候赛因、孟广宁、寇振海、慕容胜等人急急下跪,三呼万岁,恭迎圣旨。
众将士将火把在路边插好,也赶紧跪在他们身后。
“难不成皇上要立即处决石剑?怎么办?我来劫囚车?不可能的事,我打不过候赛因,何况还有慕容胜、孟广宁在?”寇振海霎时吓出冷汗,苦思无策,忧心忡忡,心悬至嗓门。

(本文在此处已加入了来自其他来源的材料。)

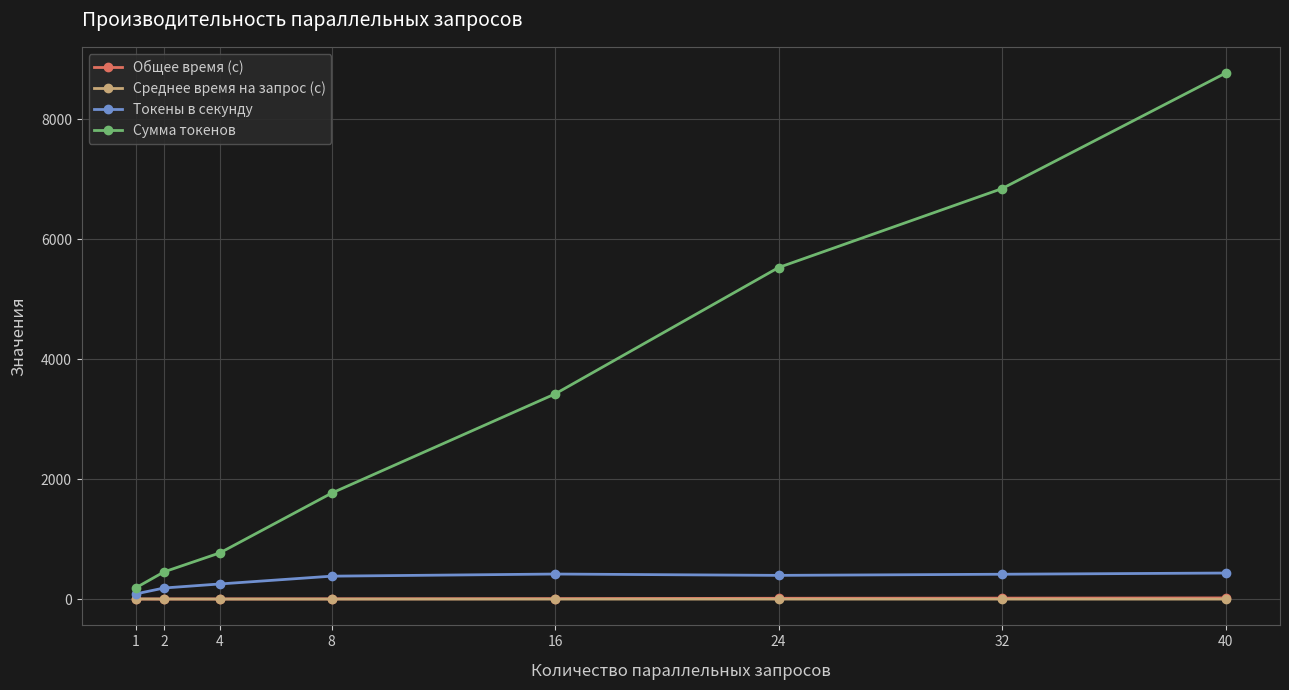

True or false: Среднее время на запрос (с) has a value of 1.2 at 2.

True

“奉天承运,皇帝诏曰:经皇后娘娘与信王爷联合担保,免石剑一死,将其贬为庶民,赐还所属兵马及拙政园予他。着吕源、蔡坤、风天桥领大内侍卫一百名,监管石剑居住。鸣鸿宝刀暂归吕源掌管。石剑所筹之银晌,全由候赛因解回京城,上缴户部。钦此!”风天桥飞身下马,从怀中掏出圣旨,高声念了一遍。
“吾皇万岁!万岁!万万岁!”
候赛因等人听傻了,怎么一天之间,圣旨又变了。
“他奶奶的,朱由校病傻了?”他们心里皆是暗骂皇帝。
“候总管,石将军筹了我少银晌呀?”蔡坤好奇,过来相问。
“有个鸟!他奶奶的,只有几万两,其他的,可能给这贼人拿去买拙政园了。”候赛因气呼呼地道,又回身一指身后的几辆马车。
蔡坤回头一看,见只有几辆马车装着银晌,差点失声而笑。
“来人,打开囚车,解除链锁,抬石将军进马车里。”寇振海闻言,心里可高兴极了,站起身来,马上喝令众侍卫按圣旨办。
“候总管,据探报,叛军余党拟进京行剌皇上,着你马上回京,守卫京师。寇振海、慕容胜暂回长安,听候殷大人调遣。”吕源当即威严地对候赛因等人道。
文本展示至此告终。